European Commissioner for Agriculture Janusz Wojciechowski will also take part in the Council of Agricultural Ministers’ meeting in Luxembourg as an update is expected from the European Commission on pesticide reduction proposals and ensuring that the standards for agri-food goods imported into the EU are brought closer in line with farmer standards here.

Speaking ahead of the day’s deliberations, Minister McConalogue commented that the ministers would also be discussing the challenges associated with ensuring production is maintained across the EU amid the high input costs arising from Russia’s invasion of Ukraine.

Planning beyond 2022

Fertiliser cost hikes and availability are two of the biggest issues facing farmers, the minister stated.

“As the current crisis becomes more prolonged, we need to prepare now for 2023. I consider that, in terms of further actions the Commission can take now, greater planning and preparation in relation to the supply of fertiliser is essential,” he said in Luxembourg.

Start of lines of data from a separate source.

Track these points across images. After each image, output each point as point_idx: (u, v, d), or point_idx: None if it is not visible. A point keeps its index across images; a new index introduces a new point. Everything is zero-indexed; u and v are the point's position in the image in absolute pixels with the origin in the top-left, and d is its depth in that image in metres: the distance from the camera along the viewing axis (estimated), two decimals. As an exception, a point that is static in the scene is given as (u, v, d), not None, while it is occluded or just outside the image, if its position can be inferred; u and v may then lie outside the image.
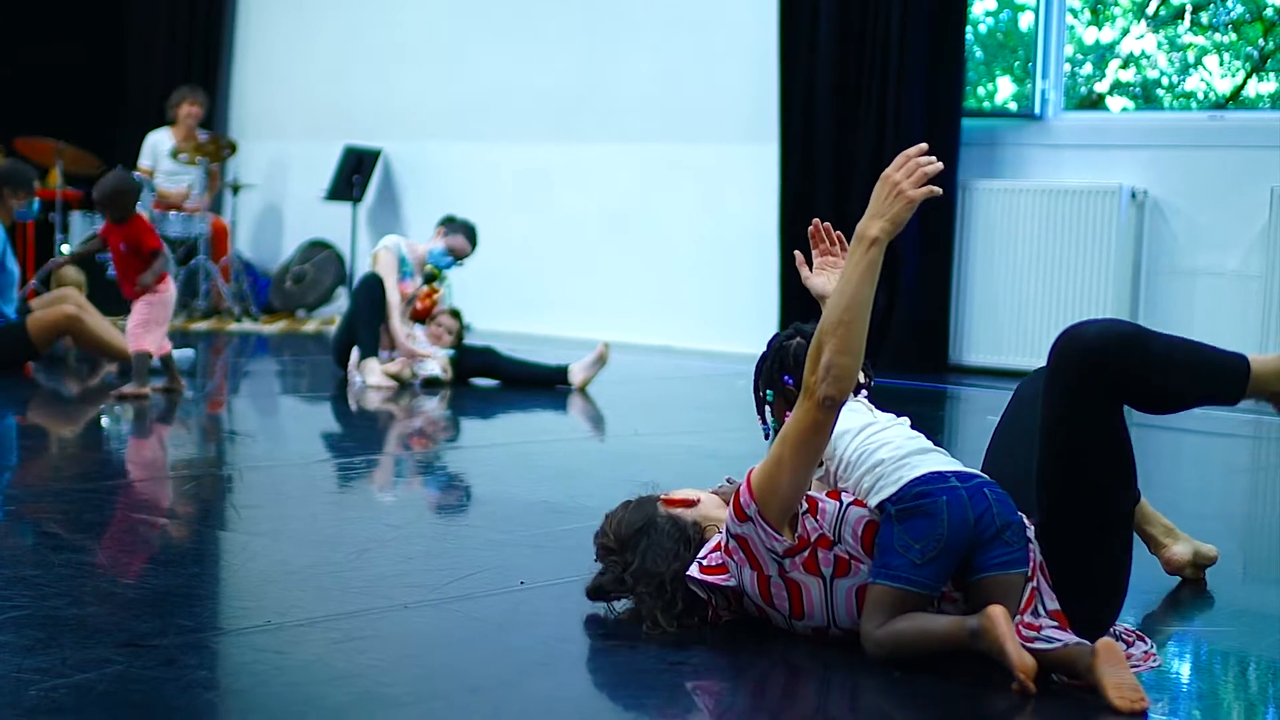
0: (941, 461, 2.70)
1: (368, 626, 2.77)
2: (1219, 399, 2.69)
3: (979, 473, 2.72)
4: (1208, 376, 2.67)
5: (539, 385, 7.00)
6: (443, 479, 4.84)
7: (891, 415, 2.88)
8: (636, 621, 2.77)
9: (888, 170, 2.60)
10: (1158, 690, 2.59)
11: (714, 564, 2.79)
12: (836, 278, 2.85)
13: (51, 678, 2.36)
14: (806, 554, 2.65)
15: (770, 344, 2.94)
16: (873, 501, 2.66)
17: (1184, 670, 2.80)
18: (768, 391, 2.90)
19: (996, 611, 2.46)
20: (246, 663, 2.58)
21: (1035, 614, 2.58)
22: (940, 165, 2.59)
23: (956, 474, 2.65)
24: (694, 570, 2.78)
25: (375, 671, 2.51)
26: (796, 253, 3.29)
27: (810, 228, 3.28)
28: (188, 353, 6.99)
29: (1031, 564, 2.61)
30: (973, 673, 2.54)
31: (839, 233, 3.25)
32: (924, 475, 2.64)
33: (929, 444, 2.78)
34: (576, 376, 6.92)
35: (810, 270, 3.24)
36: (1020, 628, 2.53)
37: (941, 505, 2.58)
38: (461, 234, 7.33)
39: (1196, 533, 3.42)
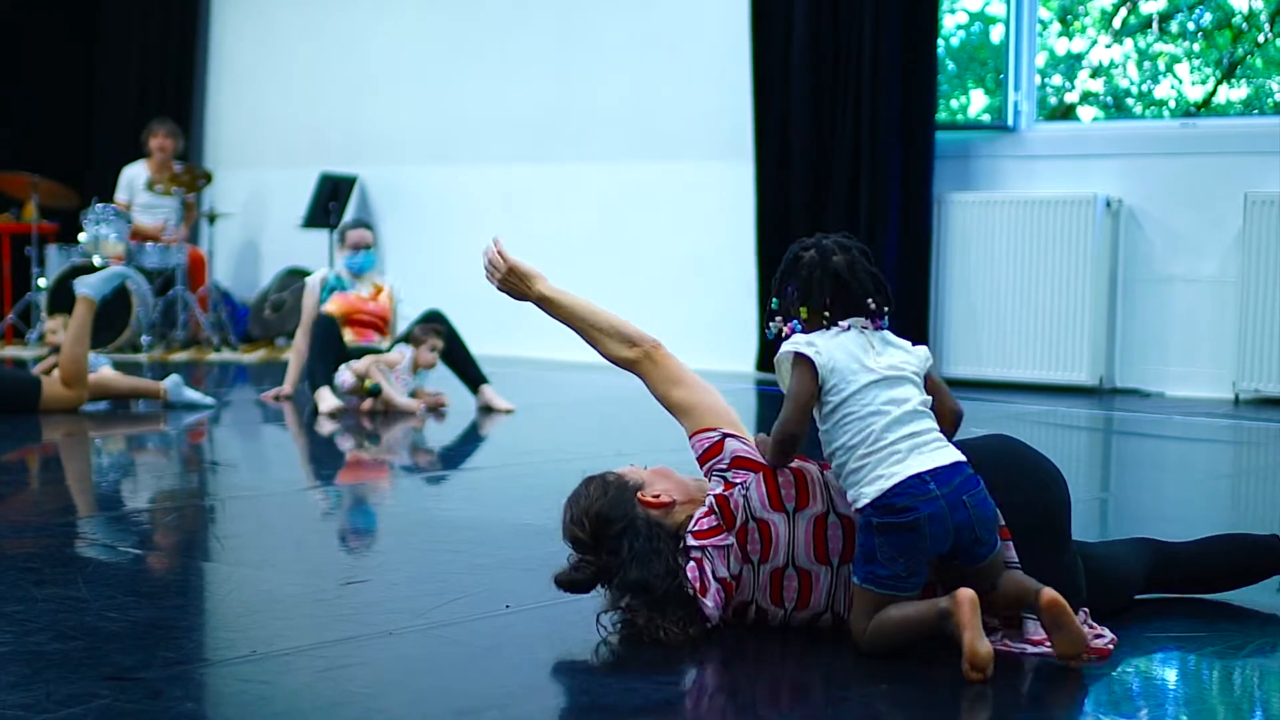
0: (925, 450, 2.70)
1: (354, 654, 2.76)
2: None
3: (959, 467, 2.71)
4: None
5: (465, 378, 7.12)
6: (424, 503, 4.83)
7: (902, 351, 2.83)
8: (646, 641, 2.77)
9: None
10: (1145, 697, 2.60)
11: (705, 528, 2.84)
12: None
13: (36, 713, 2.35)
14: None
15: (787, 253, 2.92)
16: (851, 496, 2.74)
17: (1170, 676, 2.80)
18: (774, 299, 2.92)
19: (964, 596, 2.56)
20: (233, 693, 2.57)
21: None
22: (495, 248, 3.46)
23: (935, 477, 2.67)
24: (689, 539, 2.84)
25: (363, 699, 2.50)
26: None
27: None
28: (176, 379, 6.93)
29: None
30: (963, 682, 2.55)
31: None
32: (904, 482, 2.66)
33: (918, 409, 2.75)
34: (488, 398, 6.98)
35: None
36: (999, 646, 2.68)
37: (922, 522, 2.64)
38: (348, 230, 7.44)
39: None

“Fertiliser affordability and availability is one of the biggest challenges facing our farmers at present. We should also ensure that global markets continue to function effectively, and that every effort continues to be made to facilitate Ukrainian exports.

“Particularly looking at challenges in relation to ensuring that food production continues strongly across the continent and also looking at how we can continue to support our friends in Ukraine at an immensely challenging time for them.

“And also planning in regards to the challenges that are there from the from the point of view of fertiliser supply not just for this year, but for next year, and considering the challenges around that as well,” the minister said.

Important meeting

“It is important that there is fairness in relation to trade and that we apply common standards and expect the same standards from products coming into the EU as the products we export,” Minister McConalogue commented.

Minister McConalogue stated that an update was expected from the Commission on pesticide reduction strategies.

He stated that balance was needed in the approach to reducing pesticides as reduced usage for improved biodiversity should progress with consideration of yield impacts of such moves.

“Obviously, it is really important that we ensure the use of pesticides is done in a sustainable manner and biodiversity is massively important as a key priority for all member states, a key priority for Ireland and we have to ensure with the standards we apply with regards to pesticides that they are sustainable and balance that against the need for productivity as well,” the minister concluded.